In 1955, Roberts wrote to The Northern Star to protest a planned proposal of Cubawee residents to Modanville. In his letter, he stated that the current residents were former residents of North Lismore and Wyrallah, not Modanville. Their original campsite was now the location of a sawmill. His grandfather, John Bob Roberts, was chief of the local Bundjalung tribe, and his father, Lyle Roberts, had never lived in Modanville. He also wrote that the recent grant of an additional three acres was not given by the Welfare Board, but through the residents appealing to the Minister for Lands, and mentions a railway siding at the reserve.

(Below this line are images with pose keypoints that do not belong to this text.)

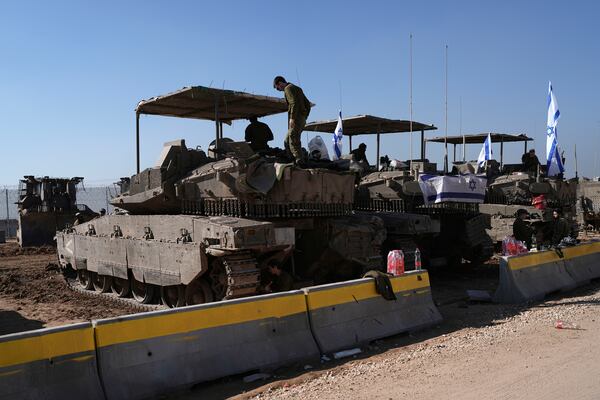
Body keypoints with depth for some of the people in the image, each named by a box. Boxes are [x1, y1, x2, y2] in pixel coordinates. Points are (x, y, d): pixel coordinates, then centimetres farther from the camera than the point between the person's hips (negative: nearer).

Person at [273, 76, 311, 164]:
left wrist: (292, 118, -23)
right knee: (287, 141, 12)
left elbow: (294, 103, -19)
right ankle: (292, 160, 7)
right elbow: (307, 104, 24)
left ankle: (299, 161, -20)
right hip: (302, 119, 10)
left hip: (296, 118, -10)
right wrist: (304, 117, 22)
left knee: (293, 140, -13)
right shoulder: (297, 88, 25)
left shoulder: (288, 88, -3)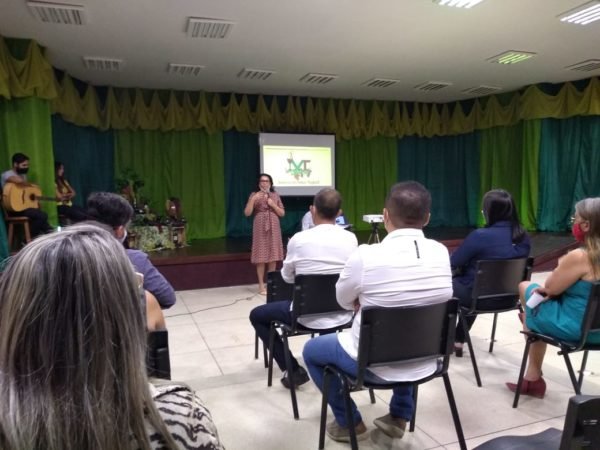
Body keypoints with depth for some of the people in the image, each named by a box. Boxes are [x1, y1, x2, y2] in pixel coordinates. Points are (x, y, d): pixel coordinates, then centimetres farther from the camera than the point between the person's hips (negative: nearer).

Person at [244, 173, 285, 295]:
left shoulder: (275, 195, 7)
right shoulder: (254, 195, 1)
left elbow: (282, 213, 6)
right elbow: (247, 213, -7)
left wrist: (273, 205, -9)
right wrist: (253, 199, -18)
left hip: (273, 228, 3)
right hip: (260, 228, -2)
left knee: (273, 256, 4)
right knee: (261, 257, -3)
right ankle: (261, 285, 5)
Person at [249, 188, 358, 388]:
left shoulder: (299, 239, -16)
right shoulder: (351, 239, -6)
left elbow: (287, 277, 0)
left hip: (308, 316, -4)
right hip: (343, 315, 5)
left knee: (256, 315, 17)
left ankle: (294, 370, 14)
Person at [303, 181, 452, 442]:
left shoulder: (366, 255, -24)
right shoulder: (442, 253, -9)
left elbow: (344, 301, -4)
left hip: (376, 365, -4)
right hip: (425, 363, 5)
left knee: (311, 350, 20)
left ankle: (350, 422, 27)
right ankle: (399, 416, 37)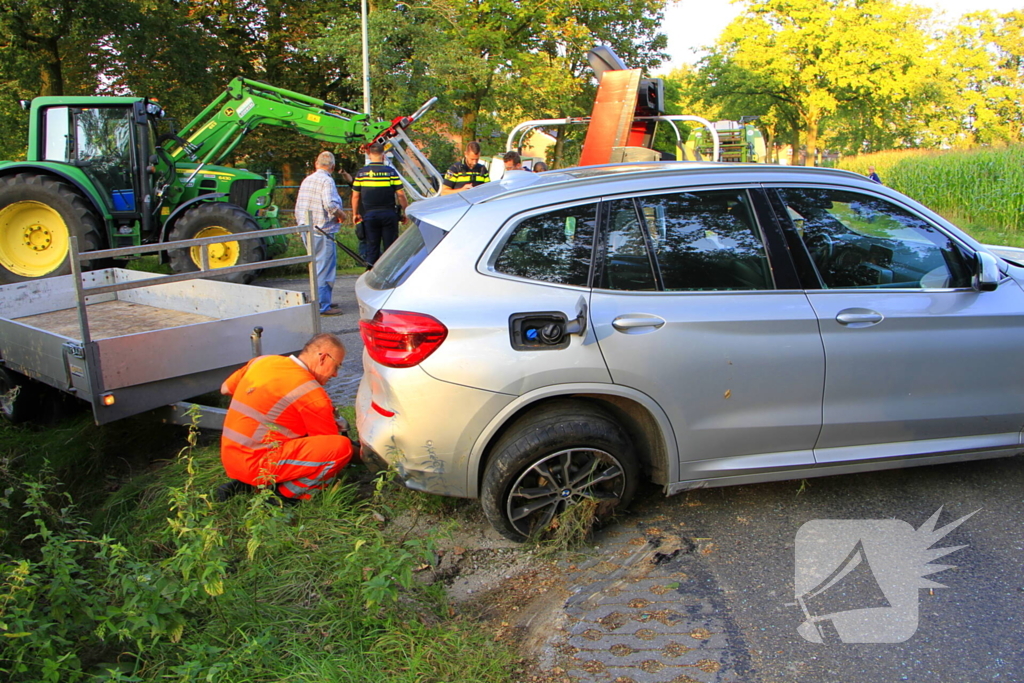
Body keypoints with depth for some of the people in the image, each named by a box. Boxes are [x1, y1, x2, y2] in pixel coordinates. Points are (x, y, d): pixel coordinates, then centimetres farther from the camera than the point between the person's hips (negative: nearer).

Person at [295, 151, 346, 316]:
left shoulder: (307, 180, 14)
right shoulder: (327, 180, -12)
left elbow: (298, 207, 19)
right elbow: (330, 204, -27)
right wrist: (341, 215, -9)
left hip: (307, 231, 9)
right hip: (323, 231, -9)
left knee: (317, 266, 18)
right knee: (325, 268, -4)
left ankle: (323, 301, 26)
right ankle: (322, 306, -3)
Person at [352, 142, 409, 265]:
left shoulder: (361, 173, 2)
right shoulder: (391, 171, -4)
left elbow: (355, 196, 6)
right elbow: (400, 194, -5)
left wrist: (355, 214, 17)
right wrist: (405, 212, 6)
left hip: (369, 215, 2)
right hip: (388, 214, -2)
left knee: (372, 247, 7)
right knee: (390, 247, 4)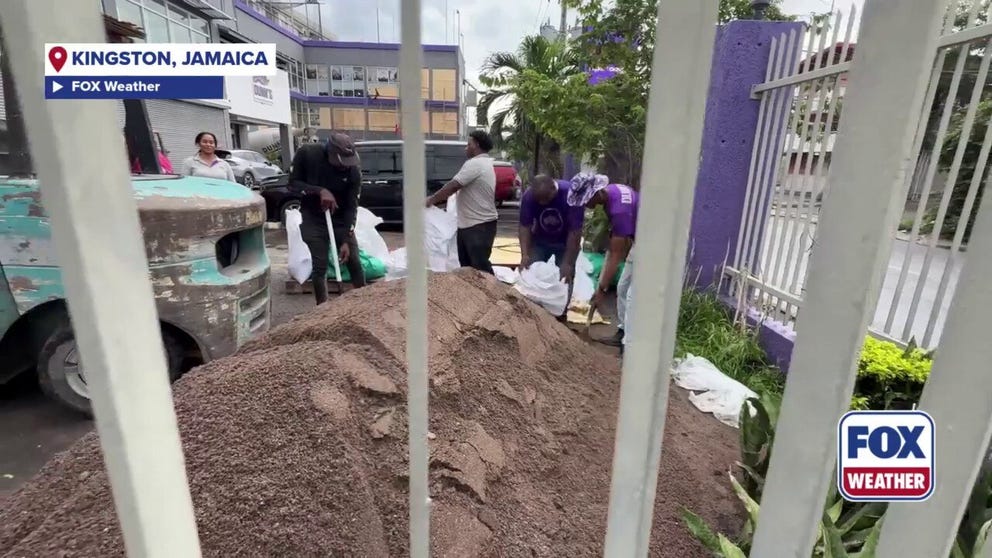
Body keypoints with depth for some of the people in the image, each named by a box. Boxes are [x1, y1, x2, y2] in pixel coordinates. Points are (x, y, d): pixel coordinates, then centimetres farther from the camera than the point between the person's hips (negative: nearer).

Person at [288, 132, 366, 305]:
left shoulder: (354, 170, -17)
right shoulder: (306, 153, -16)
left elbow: (351, 207, -15)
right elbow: (293, 183, -9)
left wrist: (346, 241, -20)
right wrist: (320, 191, -27)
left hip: (340, 220, 1)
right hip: (313, 220, -1)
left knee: (355, 263, 1)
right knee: (320, 266, -4)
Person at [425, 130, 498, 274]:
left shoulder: (474, 164, -16)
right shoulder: (484, 163, 18)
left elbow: (452, 186, -18)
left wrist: (431, 199, -8)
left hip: (479, 225, -11)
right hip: (470, 224, 11)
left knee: (480, 267, -6)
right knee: (466, 265, 16)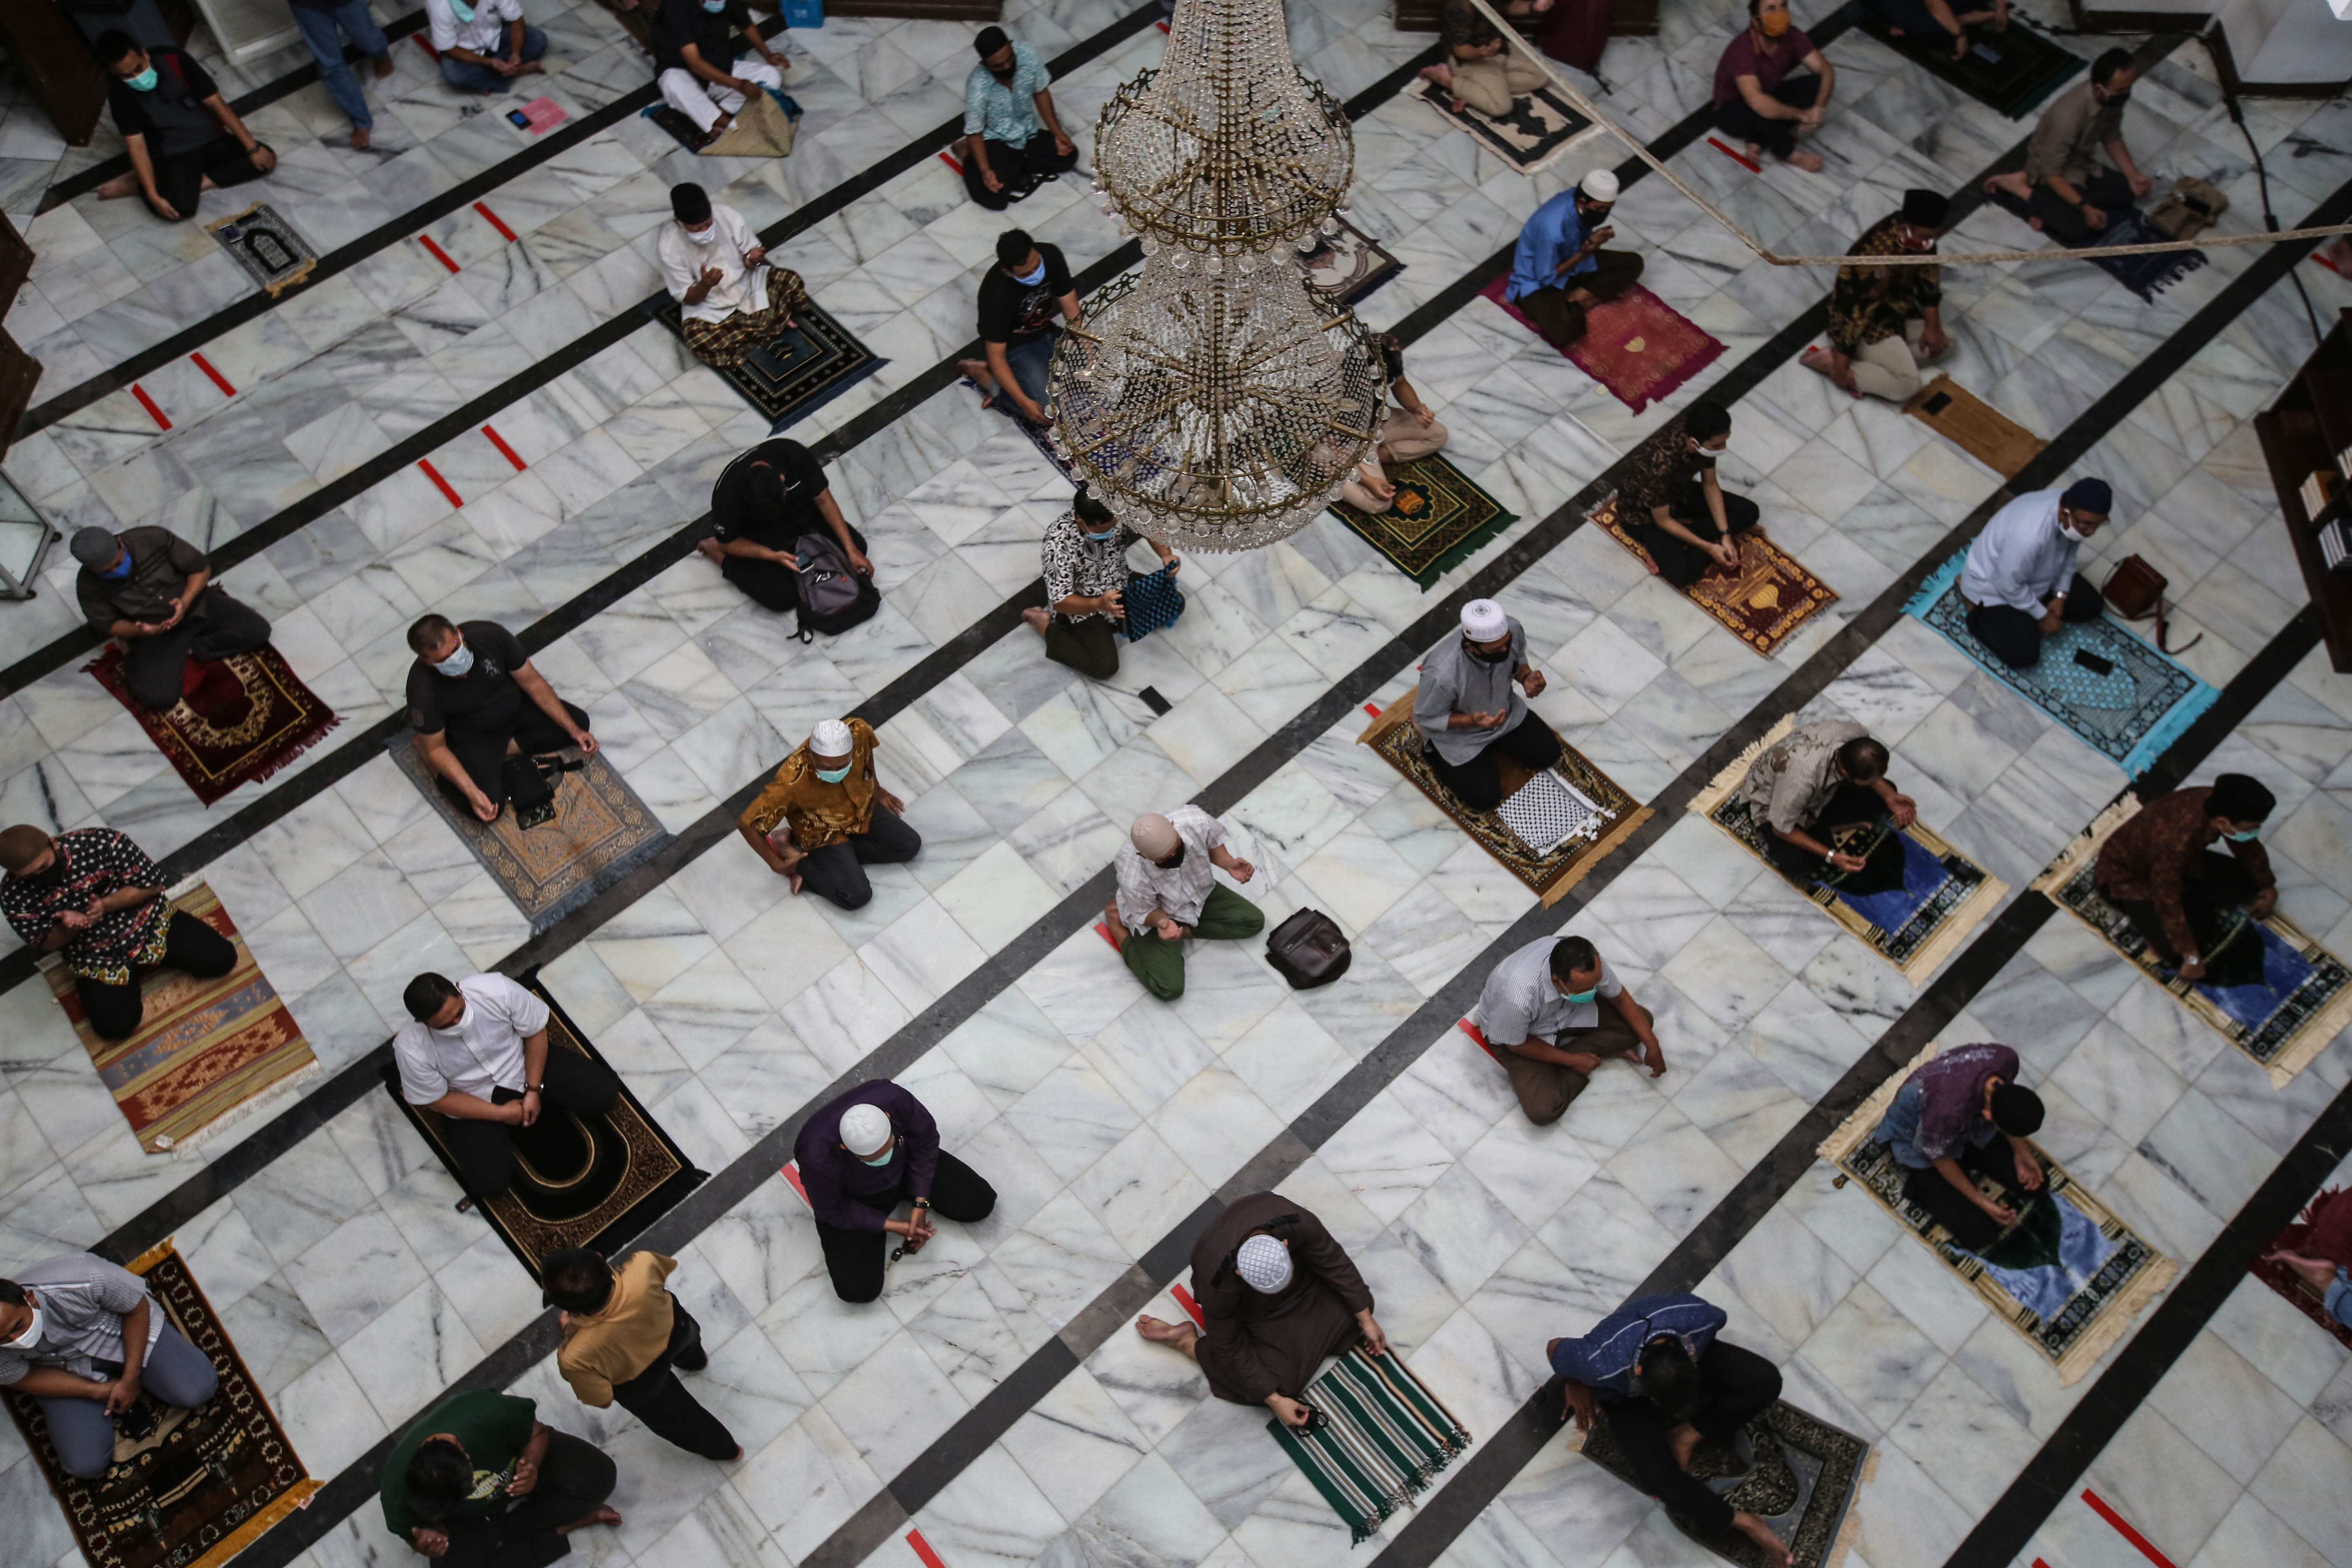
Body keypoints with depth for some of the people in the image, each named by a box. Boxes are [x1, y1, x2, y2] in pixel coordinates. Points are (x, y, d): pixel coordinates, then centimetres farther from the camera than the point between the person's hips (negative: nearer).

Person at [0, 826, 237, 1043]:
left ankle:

Two families were prominent at Cubawee: the Torrens and Roberts families. The residents at Cubawee were eventually forced from their homes owing to flooding of the area in 1964, but the people later continued to try to get their land back. People later recalled having had happy times living in Cubawee, despite the very basic conditions and houses with dirt floors.

Frank Roberts Snr went on to serve on the Anglican Board of Missions from 1968 until 1974, and advocated for the rights of Aboriginal people at a meeting in Sydney in 1970.

In 2010, the land was returned to the Ngulingah Aboriginal Land Council (a LALC).

On 7 May 2010, Cubawee was pronounced an Aboriginal Place under the NSW National Parks and Wildlife Act 1974.

==Location and facilities==
Tuncester is about 5 km from the edge of the town of Lismore, separated from it by large paddocks.

Lismore South Public School serves South Lismore, Tuncester, and several surrounding localities.